#### [EXTRACTED INFORMATION]
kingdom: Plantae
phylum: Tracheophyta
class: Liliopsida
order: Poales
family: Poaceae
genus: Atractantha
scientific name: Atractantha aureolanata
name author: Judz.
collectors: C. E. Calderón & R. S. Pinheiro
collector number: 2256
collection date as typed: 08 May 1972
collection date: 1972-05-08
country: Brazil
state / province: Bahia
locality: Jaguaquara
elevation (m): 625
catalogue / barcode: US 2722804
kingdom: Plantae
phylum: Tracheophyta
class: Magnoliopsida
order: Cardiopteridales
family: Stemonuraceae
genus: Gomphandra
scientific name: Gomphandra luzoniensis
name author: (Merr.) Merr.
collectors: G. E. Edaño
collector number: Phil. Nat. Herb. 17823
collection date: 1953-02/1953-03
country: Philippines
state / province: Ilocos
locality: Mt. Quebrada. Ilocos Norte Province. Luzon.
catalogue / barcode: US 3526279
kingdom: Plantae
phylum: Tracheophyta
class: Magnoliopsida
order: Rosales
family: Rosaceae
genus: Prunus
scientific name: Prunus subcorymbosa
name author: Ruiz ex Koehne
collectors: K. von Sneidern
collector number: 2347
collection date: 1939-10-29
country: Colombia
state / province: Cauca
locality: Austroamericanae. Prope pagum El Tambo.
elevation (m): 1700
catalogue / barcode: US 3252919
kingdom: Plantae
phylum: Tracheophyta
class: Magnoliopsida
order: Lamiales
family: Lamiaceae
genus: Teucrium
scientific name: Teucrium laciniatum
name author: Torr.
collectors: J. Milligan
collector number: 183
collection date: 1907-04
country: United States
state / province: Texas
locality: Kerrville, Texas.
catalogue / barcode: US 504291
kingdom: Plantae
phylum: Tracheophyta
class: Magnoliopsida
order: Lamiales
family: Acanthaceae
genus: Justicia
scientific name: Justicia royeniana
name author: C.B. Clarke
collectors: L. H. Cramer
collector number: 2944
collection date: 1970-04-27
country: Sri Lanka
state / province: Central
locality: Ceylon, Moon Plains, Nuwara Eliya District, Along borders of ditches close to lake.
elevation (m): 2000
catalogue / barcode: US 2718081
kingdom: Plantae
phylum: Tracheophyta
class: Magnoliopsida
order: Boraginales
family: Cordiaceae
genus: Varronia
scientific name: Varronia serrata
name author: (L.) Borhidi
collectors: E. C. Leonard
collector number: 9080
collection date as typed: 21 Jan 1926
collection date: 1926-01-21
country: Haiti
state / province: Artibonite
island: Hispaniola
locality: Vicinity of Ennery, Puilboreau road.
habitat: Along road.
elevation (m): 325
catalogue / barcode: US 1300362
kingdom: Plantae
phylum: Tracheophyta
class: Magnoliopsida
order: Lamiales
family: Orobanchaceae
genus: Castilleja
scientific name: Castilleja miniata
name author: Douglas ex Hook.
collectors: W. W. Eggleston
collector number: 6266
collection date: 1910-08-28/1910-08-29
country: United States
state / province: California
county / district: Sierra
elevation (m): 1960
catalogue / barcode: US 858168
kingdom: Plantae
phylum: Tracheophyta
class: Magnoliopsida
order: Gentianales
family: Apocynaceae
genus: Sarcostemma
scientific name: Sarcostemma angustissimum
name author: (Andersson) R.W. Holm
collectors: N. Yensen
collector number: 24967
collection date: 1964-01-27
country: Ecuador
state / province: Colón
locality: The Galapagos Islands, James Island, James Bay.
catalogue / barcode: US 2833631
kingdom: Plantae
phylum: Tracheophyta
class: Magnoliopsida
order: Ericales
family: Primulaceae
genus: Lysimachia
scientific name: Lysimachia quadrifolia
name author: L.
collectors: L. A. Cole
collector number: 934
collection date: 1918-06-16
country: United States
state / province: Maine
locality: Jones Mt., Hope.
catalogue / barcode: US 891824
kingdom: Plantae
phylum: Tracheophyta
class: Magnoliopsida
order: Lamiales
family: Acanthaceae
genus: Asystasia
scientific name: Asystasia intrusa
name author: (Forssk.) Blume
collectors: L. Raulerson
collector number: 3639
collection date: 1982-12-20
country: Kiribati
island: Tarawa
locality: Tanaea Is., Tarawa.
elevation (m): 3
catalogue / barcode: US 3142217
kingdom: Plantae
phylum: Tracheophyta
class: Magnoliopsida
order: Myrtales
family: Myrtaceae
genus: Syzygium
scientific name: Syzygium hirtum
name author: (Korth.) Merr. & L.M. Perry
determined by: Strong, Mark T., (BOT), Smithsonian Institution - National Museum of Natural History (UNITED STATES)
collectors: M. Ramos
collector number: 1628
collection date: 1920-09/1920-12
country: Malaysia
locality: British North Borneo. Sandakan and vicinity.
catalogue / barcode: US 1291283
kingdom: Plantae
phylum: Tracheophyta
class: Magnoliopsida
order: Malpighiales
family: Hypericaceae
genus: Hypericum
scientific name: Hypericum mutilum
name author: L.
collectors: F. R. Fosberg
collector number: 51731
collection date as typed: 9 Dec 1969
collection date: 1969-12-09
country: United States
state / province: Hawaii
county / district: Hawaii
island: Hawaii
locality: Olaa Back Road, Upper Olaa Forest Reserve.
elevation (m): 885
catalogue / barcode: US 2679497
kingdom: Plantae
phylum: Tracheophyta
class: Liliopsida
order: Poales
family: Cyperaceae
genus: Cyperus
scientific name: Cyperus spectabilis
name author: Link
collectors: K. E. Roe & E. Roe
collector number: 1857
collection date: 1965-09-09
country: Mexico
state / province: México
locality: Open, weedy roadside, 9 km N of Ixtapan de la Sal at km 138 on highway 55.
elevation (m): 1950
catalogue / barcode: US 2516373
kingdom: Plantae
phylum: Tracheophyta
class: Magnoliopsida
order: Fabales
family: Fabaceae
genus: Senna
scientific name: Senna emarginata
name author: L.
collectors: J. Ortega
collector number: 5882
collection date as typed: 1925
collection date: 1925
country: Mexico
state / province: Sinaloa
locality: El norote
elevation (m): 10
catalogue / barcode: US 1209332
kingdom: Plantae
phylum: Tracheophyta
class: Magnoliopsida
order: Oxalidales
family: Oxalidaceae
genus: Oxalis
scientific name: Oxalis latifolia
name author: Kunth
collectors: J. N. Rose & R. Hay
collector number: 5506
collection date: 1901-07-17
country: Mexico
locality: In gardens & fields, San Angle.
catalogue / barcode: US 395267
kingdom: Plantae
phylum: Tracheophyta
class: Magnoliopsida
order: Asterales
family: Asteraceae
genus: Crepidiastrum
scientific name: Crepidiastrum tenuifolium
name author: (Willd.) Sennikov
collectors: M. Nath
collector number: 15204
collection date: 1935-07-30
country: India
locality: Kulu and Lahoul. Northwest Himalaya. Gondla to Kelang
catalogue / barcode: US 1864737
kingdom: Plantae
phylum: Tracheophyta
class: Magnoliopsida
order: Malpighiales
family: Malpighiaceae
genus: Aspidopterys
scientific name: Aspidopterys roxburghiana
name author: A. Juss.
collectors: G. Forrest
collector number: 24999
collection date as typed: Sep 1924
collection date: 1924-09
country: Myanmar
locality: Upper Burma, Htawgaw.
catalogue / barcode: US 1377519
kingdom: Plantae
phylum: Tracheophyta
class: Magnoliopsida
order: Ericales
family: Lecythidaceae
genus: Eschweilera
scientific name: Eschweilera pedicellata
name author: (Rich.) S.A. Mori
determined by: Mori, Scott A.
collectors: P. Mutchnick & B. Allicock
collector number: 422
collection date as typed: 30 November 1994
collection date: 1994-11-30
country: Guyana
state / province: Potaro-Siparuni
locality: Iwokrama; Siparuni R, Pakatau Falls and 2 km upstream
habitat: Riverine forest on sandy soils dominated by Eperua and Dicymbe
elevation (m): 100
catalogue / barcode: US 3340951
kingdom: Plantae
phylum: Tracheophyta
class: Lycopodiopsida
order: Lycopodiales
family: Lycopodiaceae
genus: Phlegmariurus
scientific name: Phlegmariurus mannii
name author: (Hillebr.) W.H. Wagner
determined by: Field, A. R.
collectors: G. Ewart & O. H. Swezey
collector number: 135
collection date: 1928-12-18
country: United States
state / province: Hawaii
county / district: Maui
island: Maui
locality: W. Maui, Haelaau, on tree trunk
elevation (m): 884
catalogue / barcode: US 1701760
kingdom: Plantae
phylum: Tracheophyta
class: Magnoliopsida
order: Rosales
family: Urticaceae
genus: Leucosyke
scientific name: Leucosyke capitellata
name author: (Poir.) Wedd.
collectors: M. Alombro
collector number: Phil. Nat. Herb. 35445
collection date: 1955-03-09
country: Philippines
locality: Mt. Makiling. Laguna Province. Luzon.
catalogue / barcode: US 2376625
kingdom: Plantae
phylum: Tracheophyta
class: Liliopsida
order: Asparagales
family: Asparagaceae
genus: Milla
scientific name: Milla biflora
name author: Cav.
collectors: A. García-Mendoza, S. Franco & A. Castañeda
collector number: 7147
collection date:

#### [EXERCISE BRIEF]
Convert the material, starting with the line with "scientific name: Teucrium laciniatum" and going on through the line with "elevation (m): 1960", into a two-column CSV with the headers field and value. Give one row per line, with each entry in its own quoted field and any line breaks replaced by spaces.

#### [ANSWER TO THE TASK]
field,value
"scientific name:","Teucrium laciniatum"
"name author:","Torr."
"collectors:","J. Milligan"
"collector number:","183"
"collection date:","1907-04"
"country:","United States"
"state / province:","Texas"
"locality:","Kerrville, Texas."
"catalogue / barcode:","US 504291"
"kingdom:","Plantae"
"phylum:","Tracheophyta"
"class:","Magnoliopsida"
"order:","Lamiales"
"family:","Acanthaceae"
"genus:","Justicia"
"scientific name:","Justicia royeniana"
"name author:","C.B. Clarke"
"collectors:","L. H. Cramer"
"collector number:","2944"
"collection date:","1970-04-27"
"country:","Sri Lanka"
"state / province:","Central"
"locality:","Ceylon, Moon Plains, Nuwara Eliya District, Along borders of ditches close to lake."
"elevation (m):","2000"
"catalogue / barcode:","US 2718081"
"kingdom:","Plantae"
"phylum:","Tracheophyta"
"class:","Magnoliopsida"
"order:","Boraginales"
"family:","Cordiaceae"
"genus:","Varronia"
"scientific name:","Varronia serrata"
"name author:","(L.) Borhidi"
"collectors:","E. C. Leonard"
"collector number:","9080"
"collection date as typed:","21 Jan 1926"
"collection date:","1926-01-21"
"country:","Haiti"
"state / province:","Artibonite"
"island:","Hispaniola"
"locality:","Vicinity of Ennery, Puilboreau road."
"habitat:","Along road."
"elevation (m):","325"
"catalogue / barcode:","US 1300362"
"kingdom:","Plantae"
"phylum:","Tracheophyta"
"class:","Magnoliopsida"
"order:","Lamiales"
"family:","Orobanchaceae"
"genus:","Castilleja"
"scientific name:","Castilleja miniata"
"name author:","Douglas ex Hook."
"collectors:","W. W. Eggleston"
"collector number:","6266"
"collection date:","1910-08-28/1910-08-29"
"country:","United States"
"state / province:","California"
"county / district:","Sierra"
"elevation (m):","1960"